Artificial Intelligence 15 min read

Can AI Learn to Write Like a Chinese Novelist? Exploring Deep Learning in Literature

This article examines how deep‑learning‑based AI models, from symbolic and statistical NLP methods to Karpathy's recurrent network, progressively learn to generate Chinese wuxia novels, poetry, and web fiction, revealing both their surprising advances and inherent limitations.

21CTO

Jul 5, 2017

Can AI Learn to Write Like a Chinese Novelist? Exploring Deep Learning in Literature

Robot Writing Approach

Language distinguishes humans from machines, and the Turing test uses language to assess intelligence.

NLP

Natural Language Processing (NLP) studies how machines can understand and produce human text. Two main approaches exist: the symbolic method, which builds explicit grammatical and lexical rules, and the statistical method, which lets machines discover patterns by ingesting large text corpora.

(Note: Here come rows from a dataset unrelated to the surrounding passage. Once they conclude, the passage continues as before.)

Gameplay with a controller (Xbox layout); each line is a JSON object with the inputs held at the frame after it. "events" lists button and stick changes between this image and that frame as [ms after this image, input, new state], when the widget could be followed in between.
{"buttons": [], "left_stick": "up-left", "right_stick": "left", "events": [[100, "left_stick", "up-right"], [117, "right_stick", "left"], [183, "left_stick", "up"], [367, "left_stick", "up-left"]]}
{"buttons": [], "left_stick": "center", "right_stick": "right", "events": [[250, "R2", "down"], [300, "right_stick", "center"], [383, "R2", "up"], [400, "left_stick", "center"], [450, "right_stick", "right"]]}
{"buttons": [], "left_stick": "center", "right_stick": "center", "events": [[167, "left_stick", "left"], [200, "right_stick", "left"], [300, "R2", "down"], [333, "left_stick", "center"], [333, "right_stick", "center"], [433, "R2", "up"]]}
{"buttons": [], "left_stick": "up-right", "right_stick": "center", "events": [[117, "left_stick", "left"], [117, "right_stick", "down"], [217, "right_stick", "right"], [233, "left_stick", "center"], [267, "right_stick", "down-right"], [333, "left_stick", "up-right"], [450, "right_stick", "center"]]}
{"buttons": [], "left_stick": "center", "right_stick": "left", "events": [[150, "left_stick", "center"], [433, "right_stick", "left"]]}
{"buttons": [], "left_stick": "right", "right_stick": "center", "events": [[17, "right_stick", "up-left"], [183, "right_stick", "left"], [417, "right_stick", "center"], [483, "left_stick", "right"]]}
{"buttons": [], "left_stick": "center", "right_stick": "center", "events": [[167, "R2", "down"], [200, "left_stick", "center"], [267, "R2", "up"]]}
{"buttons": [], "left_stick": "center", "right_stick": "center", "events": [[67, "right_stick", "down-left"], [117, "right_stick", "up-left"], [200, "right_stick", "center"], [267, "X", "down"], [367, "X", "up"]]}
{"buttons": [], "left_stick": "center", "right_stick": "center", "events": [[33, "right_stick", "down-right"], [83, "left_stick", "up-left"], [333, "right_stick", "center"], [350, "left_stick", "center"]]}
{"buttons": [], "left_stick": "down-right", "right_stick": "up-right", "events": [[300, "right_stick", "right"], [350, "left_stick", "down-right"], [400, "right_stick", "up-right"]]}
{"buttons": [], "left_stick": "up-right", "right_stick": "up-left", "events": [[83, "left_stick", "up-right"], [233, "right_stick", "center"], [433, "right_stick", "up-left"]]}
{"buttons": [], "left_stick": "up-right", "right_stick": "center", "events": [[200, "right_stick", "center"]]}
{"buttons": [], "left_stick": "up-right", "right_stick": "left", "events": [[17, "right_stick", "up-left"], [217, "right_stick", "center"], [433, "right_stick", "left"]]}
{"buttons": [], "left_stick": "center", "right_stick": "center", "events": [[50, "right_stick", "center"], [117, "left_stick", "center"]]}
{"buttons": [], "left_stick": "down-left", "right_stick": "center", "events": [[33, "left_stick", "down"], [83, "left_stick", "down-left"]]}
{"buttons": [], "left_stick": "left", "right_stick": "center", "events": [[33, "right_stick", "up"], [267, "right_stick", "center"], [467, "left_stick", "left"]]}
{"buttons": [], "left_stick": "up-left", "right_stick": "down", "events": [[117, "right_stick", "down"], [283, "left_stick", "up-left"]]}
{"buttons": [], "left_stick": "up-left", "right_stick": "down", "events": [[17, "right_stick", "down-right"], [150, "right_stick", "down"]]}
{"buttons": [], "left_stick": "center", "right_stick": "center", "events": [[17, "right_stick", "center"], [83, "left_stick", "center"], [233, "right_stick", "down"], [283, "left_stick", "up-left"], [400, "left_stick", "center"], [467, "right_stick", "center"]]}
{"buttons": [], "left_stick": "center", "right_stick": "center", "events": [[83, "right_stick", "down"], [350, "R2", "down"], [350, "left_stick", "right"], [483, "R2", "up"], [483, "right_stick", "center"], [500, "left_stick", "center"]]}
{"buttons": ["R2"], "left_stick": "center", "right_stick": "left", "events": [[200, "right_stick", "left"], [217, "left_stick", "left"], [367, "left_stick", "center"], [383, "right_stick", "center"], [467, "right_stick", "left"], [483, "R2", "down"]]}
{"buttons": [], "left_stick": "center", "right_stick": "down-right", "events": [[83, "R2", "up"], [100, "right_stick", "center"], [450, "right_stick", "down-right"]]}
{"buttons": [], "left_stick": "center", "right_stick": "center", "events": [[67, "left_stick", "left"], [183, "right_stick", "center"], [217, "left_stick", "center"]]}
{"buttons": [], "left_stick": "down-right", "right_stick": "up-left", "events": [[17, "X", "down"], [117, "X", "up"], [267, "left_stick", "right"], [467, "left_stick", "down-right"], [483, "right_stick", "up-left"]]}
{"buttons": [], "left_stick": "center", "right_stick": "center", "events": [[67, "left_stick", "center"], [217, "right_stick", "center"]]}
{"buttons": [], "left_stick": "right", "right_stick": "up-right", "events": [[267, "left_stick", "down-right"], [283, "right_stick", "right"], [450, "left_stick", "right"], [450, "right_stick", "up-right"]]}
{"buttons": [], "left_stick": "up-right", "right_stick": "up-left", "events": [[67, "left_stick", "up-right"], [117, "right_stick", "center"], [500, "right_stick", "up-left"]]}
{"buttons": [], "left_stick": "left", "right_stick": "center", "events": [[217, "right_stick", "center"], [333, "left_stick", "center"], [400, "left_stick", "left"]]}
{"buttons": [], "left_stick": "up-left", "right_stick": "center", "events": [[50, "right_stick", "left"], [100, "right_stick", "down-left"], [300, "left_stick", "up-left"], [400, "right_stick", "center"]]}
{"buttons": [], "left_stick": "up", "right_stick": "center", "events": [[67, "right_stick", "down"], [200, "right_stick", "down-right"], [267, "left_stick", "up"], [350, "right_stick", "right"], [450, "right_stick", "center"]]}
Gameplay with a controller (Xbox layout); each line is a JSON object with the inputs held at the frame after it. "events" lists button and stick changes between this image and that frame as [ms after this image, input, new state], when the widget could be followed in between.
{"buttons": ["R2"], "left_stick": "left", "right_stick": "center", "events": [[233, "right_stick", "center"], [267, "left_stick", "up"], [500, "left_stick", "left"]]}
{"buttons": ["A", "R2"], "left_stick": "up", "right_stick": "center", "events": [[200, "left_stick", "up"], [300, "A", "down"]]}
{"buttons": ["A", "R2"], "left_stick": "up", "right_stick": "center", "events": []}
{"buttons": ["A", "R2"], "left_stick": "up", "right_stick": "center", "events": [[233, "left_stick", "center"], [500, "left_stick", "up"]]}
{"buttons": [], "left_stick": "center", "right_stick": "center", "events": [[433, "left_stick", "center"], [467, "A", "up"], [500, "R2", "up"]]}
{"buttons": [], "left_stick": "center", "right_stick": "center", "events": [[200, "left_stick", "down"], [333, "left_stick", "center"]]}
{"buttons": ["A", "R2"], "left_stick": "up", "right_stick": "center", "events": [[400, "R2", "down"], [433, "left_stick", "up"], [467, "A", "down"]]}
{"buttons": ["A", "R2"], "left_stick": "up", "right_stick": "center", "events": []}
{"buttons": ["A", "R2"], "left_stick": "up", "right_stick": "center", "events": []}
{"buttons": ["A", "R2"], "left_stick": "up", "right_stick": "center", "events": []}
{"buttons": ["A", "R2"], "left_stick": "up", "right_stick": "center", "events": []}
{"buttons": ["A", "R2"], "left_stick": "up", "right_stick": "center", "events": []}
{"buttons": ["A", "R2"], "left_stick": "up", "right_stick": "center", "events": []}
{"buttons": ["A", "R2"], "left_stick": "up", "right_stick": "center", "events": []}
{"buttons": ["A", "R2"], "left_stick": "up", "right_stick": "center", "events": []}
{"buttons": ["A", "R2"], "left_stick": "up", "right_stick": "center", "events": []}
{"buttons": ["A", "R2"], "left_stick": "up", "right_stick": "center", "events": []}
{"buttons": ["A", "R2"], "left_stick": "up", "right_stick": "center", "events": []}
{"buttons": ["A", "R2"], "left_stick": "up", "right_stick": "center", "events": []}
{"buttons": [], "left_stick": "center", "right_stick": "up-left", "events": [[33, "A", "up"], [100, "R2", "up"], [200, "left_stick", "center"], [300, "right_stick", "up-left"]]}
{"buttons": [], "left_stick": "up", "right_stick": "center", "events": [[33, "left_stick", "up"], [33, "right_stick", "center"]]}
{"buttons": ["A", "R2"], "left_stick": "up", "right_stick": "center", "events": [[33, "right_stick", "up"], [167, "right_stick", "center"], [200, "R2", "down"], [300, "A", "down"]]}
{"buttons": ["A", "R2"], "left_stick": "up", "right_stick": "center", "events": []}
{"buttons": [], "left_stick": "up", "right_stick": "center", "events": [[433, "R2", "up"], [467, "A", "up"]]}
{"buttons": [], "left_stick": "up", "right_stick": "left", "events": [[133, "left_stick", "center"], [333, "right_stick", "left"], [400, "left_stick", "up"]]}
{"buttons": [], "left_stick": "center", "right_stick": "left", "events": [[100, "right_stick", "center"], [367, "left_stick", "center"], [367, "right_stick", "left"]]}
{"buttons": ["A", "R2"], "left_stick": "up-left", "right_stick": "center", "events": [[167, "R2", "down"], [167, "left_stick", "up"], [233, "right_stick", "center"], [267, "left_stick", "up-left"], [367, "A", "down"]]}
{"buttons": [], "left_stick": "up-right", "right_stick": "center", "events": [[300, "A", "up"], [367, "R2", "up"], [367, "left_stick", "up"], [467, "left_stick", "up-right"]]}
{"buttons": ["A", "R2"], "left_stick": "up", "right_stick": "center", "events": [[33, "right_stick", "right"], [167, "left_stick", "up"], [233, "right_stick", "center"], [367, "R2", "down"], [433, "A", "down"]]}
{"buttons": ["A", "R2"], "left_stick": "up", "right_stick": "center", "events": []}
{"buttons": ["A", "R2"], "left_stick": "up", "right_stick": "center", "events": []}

Historically, limited computing power favored symbolic methods, but the rise of deep learning in the past decade has enabled statistical methods to dominate.

Karpathy Model

Andrej Karpathy’s 2015 recurrent neural‑network model, released on GitHub, is a compact yet powerful example. With only a few thousand lines of code and no predefined grammar or vocabulary, it learns from raw text input, analyzing character relationships to generate new sequences.

Robot’s Path to Becoming a Novelist

"All‑Mediocre" Learns Jin Yong

The robot first studies Jin Yong’s The Legend of the Condor Heroes (≈800 k characters). After a few seconds of training it produces gibberish, then gradually improves: recognizing frequent characters, adding punctuation, and eventually forming simple sentences with correct word order and basic subject‑verb‑object structure.

Even after millions of repetitions, the output remains limited, resembling the speech of a one‑year‑old child.

"Ji‑Long" Learns Gu Long

Training on Gu Long’s complete works (≈17 M characters) yields more fluent text. The robot captures stylistic differences:

Gu Long’s paragraphs are shorter, often a single sentence.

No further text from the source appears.